LDPE Plastic Marble
Hi PP community,
In November, I’m starting my own LDPE workspace full time and would love to hear what you guys think of the feasibility of it all.
I will be making marble-like desk/coffee tables out of LDPE packaging taken from mostly businesses that throw it away. The plastic is usually the packaging that surrounds PVC or aluminum double glazing products, so clear and not highly contaminated.
I will not shred the plastic, however this complicates things as if there is contamination then it will be harder to wash in the washing machine. I will try my best to remove any contaminants before putting it in the washing machine (machine will be set up similar to this THREAD and using microplastic bags).
The good thing about the marble-like process is that it doesn’t require shredding of the plastic but only heating from 95-115 degrees C for it to melt. Then the plan is to mold it by hand when it comes out from the oven then using a hydraulic press, a wooden frame and flat metal sheets to compress the hot plastic as shown below.
Any pieces that will go over the edge of the sheets will be cut off and recycled again. The final product should be a marble-like sheet that will then be polished and cut to customer’s specifications. We will then screw simple table legs, design of this is still pending.

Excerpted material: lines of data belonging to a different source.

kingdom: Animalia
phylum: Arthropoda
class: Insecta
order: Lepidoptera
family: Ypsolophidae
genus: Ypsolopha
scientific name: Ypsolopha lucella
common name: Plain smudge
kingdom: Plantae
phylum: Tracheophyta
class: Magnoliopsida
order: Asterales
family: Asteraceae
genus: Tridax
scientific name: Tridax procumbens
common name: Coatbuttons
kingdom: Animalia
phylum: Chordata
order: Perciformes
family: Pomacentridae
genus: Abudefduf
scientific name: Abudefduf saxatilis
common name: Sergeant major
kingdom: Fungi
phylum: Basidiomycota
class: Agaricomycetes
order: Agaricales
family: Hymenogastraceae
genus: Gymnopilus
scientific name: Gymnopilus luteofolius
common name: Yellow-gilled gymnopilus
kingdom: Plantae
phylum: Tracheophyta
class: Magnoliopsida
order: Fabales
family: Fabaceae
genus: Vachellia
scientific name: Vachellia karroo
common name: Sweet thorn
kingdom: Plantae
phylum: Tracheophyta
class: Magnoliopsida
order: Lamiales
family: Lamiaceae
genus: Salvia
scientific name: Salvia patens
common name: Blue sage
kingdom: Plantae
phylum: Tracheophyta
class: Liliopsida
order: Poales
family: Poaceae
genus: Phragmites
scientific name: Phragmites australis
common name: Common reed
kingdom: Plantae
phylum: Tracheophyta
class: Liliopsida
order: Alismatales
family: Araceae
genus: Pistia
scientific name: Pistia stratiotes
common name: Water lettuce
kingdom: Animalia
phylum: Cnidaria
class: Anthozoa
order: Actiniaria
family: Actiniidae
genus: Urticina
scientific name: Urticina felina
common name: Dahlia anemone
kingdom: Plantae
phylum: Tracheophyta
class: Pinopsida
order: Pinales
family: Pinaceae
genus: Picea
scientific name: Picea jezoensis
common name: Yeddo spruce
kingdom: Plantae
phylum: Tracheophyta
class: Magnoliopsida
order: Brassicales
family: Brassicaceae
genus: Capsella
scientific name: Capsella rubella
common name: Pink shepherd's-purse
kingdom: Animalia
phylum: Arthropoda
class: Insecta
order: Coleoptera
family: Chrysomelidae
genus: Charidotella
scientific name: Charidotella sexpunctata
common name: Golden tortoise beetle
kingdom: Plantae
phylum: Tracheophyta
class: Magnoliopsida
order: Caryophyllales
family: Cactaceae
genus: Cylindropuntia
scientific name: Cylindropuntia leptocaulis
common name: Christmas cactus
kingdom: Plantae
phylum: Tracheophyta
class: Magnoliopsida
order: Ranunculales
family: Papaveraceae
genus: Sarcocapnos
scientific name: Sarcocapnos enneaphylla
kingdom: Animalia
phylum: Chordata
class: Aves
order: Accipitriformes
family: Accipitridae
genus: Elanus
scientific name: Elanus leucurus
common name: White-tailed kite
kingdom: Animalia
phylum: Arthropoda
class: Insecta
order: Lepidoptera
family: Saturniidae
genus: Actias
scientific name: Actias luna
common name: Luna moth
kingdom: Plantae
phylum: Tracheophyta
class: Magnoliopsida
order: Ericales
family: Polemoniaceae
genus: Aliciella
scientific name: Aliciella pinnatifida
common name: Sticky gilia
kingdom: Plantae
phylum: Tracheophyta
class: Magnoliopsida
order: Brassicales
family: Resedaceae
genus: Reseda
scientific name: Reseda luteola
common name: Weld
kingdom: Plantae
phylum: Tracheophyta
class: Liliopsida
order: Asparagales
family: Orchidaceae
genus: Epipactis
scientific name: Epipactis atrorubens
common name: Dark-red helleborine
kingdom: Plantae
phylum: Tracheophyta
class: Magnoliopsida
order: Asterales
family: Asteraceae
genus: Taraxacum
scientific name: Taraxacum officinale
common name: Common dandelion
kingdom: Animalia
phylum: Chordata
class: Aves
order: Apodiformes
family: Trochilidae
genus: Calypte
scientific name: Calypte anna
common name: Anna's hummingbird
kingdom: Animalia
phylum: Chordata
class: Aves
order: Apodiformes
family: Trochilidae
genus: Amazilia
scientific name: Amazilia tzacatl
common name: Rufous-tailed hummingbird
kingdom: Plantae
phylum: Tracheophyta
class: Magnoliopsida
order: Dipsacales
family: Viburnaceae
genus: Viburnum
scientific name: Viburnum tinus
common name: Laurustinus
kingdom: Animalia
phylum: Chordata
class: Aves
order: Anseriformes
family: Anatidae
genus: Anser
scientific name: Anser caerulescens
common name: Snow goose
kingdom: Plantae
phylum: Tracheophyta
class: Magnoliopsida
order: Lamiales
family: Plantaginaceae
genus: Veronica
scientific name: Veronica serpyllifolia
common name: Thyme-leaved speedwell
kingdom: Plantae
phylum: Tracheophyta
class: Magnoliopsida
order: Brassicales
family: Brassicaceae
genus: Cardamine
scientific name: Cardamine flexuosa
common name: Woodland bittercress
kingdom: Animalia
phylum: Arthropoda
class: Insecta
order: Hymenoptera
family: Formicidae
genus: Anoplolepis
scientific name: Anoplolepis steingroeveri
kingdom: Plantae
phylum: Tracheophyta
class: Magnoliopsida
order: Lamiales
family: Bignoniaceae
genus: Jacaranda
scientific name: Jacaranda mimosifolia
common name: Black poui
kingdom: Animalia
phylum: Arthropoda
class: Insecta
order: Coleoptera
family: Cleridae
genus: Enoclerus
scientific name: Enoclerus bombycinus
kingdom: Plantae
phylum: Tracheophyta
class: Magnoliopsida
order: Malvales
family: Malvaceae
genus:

The whole aim of this project is obviously start small at the start but ultimately produce large volumes of sheets to allow us to produce a multiple products such as bathroom tiles, coffee tables and desks in the future.The retail price of our coffee table is currently 159 euros and it will cost us 78.54 euros to produce (including electricity, workshop and labour). End to end of production time is 12 hours but 2 and a half hours of hands-on labour (polishing, cutting and assembly). Production projections are of 20 sheets per month after 3 months of starting the project.
I will keep this post updated on our progress, but does anyone has some thoughts on using LDPE for this specific application? (Pictures attached of the potential final product – taken from Weez and Murl website who use LDPE for their products).
not in particular; may be a walk to the library or google image search ‘interior design NEAR plastic‘. I see our mates in the Tarragona Lab this weeks; there is a guru (Professor) who has an astonishing library, also with good skills in thermo-forming; I will ask him. Other than that, there are also quite some more dedicated designer portals on the web. Facebook groups also have good stuff on that.
Haha I see what you mean. I was thinking of passing beams of HDPE into the table top to make it stronger but recycling that would be a nightmare.
Would you have any book recommendations ?
I am happy to see your concerns; good thinking ! By combining I rather meant :
– metal, wood for structural/joint material
– glass, acrylic & epoxy for protection (table) whereby epoxy doesn’t need to be glued
there are amazing magazines and books you can find in the shelf of furniture makers or carpenters, designers, etc…
I have thought about that but the problem is then the plastic doesn’t become recyclable anymore once I mix it with other stuff.
LDPE gives out a good finish and if my process is correct I won’t need to polish it and all
I guess have you already considered combining other materials as glass, metals, and especially epoxy which gives you lots of options. You could increase your product’s value a lot, assuming you can market it as well at some point. I heard a few times that competing/creating with virgin plastic isn’t exactly a business model; even though marble like textures is a little beyond that.
Yeah I imagine, I’m thinking LDPE because there’s tones of it everywhere.
These guys have managed to make a table out of LDPE for a design conference or something similar…
No documentation that I know of unfortunately. That was made of PS which is a lot stiffer than LDPE They still used a lot of steel under the table. I would definitely make some full scale prototypes before you commit to full time.
No I haven’t just yet, have been looking at lot online, people making chopping boards and plates. They seem pretty sturdy.
In terms of design, that’s a good point. We will try to use a old table feets for now, taken from old tables. Metal over wood
Yes saw that video, Jaden seems like such a cool dude. 300kg is a big big table, there’s no forum article for how they made right?
Have you made a full size desktop or table top with you process? LDPE is fairly soft material, what kind of structure will support it? Did you see the PP 300 Kg conference table build video https://davehakkens.nl/preciousplastic/a-massive-table-from-recycled-plastic/ ?
I think there’s a market for plastic marble worktops without legs. I would concentrate on making the worktops and think about legs later, and focus particularly on how to market your product and start making money.
One niche market you could target would be worktops for live-in van conversions. Van kitchens require lightweight worktops which are small in size. You can do an off-the-shelf size and more expensive bespoke sizes. An easy market to reach via van conversion forums and facebook groups.
Super cool @plastichub, I’ll look forward to your info 🙂
Super cool advice thanks, van life is on the rise at the moment for sure!
It’s a little hard at the moment to identify who exactly is my customer, I’m still trying to figure that out.
So the plan is to be a Lean as possible when I start, making sheets a 3 cms thick in high volume then making cuts for all sorts of applications such as bathroom tiles, roof tiles, table tops, kitchen top and van tops too. I’m thinking if I make the sheets then I can easily cut them into whatever I think the market wants or needs. It will allow to test everything out and see what sells best.
All left overs from the cuts can go back into the manufacturing process.